┌─ 提取文本

企业搜索引擎开发之连接器connector(十)

这里分析一下FeedConnection接口及其实现类GsaFeedConnection相关源码:

FeedConnection接口源码如下: 

/**

 * Interface for a feed connection. This takes in a data source name and a data

 * source object that contains the data to be sent.  The actual connection to

 * the feed server should be established by the implementation during

 * construction or initialization.

 */

public interface FeedConnection {



  /**

   * Sends data contained in the given data object identified as the given data

   * source name.

   *

   * @param feedData an object that encapsulates the feed data that needs to be

   *        sent by the <code>FeedConnection</code>.

   * @return response from the feed server.

   * @throws FeedException if problem extracting the data or sending it.

   * @throws RepositoryException if problem retrieving data from the Connector.

   */

  public String sendData(FeedData feedData)

      throws FeedException, RepositoryException;



  /**

   * Returns true if the Feed host has large number of unprocessed Feed items.

   * The Feed host may temporarily stop processing Feed items during periodic

   * maintenance, when resetting the index, during system configuration, or

   * due to certain error conditions. If backlogged, the Feed client may choose

   * to throttle back its feeds until the backlog clears.

   *

   * @return true if the Feed host is known to be backlogged processing feeds,

   *         false otherwise.

   */

  public boolean isBacklogged();



  /**

   * Return a String consisting of a comma-separated list supported content

   * encodings.  For instance: "base64binary, base64compressed".

   *

   * @return supported content encodings.

   */

  public String getContentEncodings();



}

方法String sendData(FeedData feedData)向应用中心发送数据;boolean isBacklogged()检查应用中心是否可用;String getContentEncodings()检测应用中心支持的编码类型

实现类GsaFeedConnection源码如下:

/**

 * Opens a connection to a url and sends data to it.

 */

public class GsaFeedConnection implements FeedConnection {



  /**

   * The GSA's response when it successfully receives a feed.

   */

  public static final String SUCCESS_RESPONSE = "Success";



  /**

   * The GSA's response when the client is not authorized to send feeds.

   */

  public static final String UNAUTHORIZED_RESPONSE =

      "Error - Unauthorized Request";



  /**

   * The GSA's response when it runs out of disk space.

   */

  public static final String DISKFULL_RESPONSE =

      "Feed not accepted due to insufficient disk space.";



  /**

   * The GSA's response when there was an internal error.

   */

  public static final String INTERNAL_ERROR_RESPONSE = "Internal Error";



  // Multipart/form-data uploads require a boundary to delimit controls.

  // Since we XML-escape or base64-encode all data provided by the connector,

  // the feed XML will never contain "<<".

  private static final String BOUNDARY = "<<";



  private static final String CRLF = "\r\n";



  // Content encodings supported by GSA.

└─
┌─ 存储数据

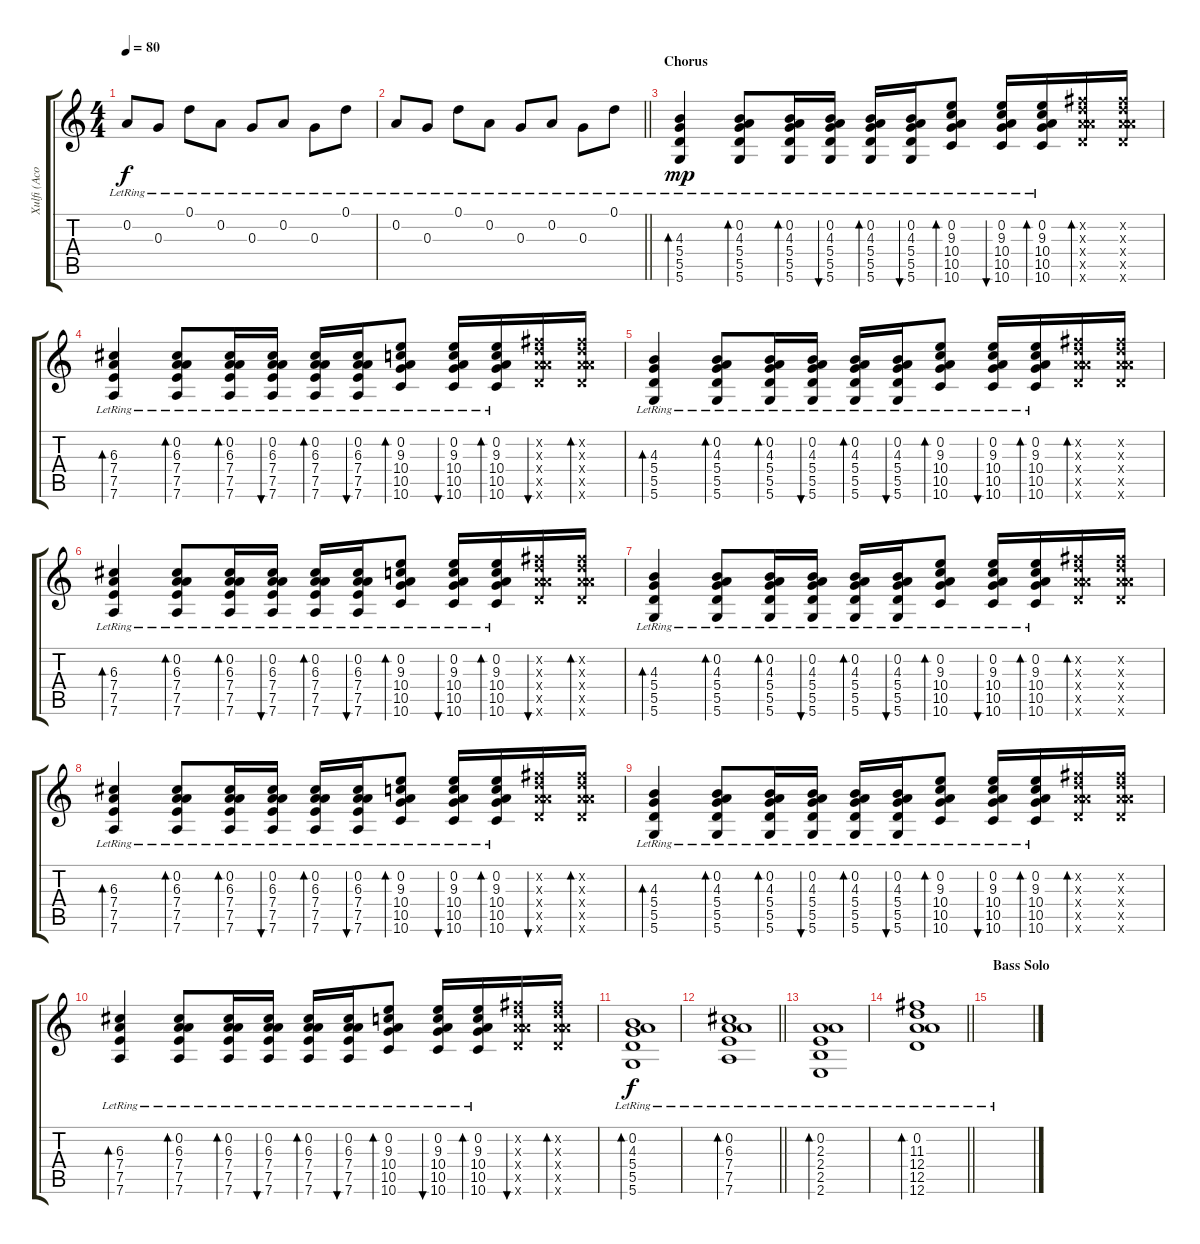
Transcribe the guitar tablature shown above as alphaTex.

└─

*练习任务*
A. 请列出提取文本中 FeedConnection 接口声明的全部方法，逐一写明返回类型、方法名及参数。
B. 以下三项陈述是否与提取文本相符？请逐项回答“是”或“否”，并原样引用提取文本中起决定作用的字句。
(i) GsaFeedConnection 中，DISKFULL_RESPONSE 的取值为 "Internal Error"。
(ii) GsaFeedConnection 中，BOUNDARY 的取值为 "<<"。
(iii) 文中说明，isBacklogged() 用于检查应用中心是否可用。
C. 请从提取文本中含有“public String sendData(FeedData”的位置开始，一字不差地照录原文，至“unprocessed Feed items.”为止（含该处）。

*参考答案*
A.
1. String sendData(FeedData feedData)
2. boolean isBacklogged()
3. String getContentEncodings()

B.
(i) 否。“public static final String DISKFULL_RESPONSE =”之后为“"Feed not accepted due to insufficient disk space."”。
(ii) 是。“private static final String BOUNDARY = "<<";”
(iii) 是。“boolean isBacklogged()检查应用中心是否可用”

C.
public String sendData(FeedData feedData)

      throws FeedException, RepositoryException;



  /**

   * Returns true if the Feed host has large number of unprocessed Feed items.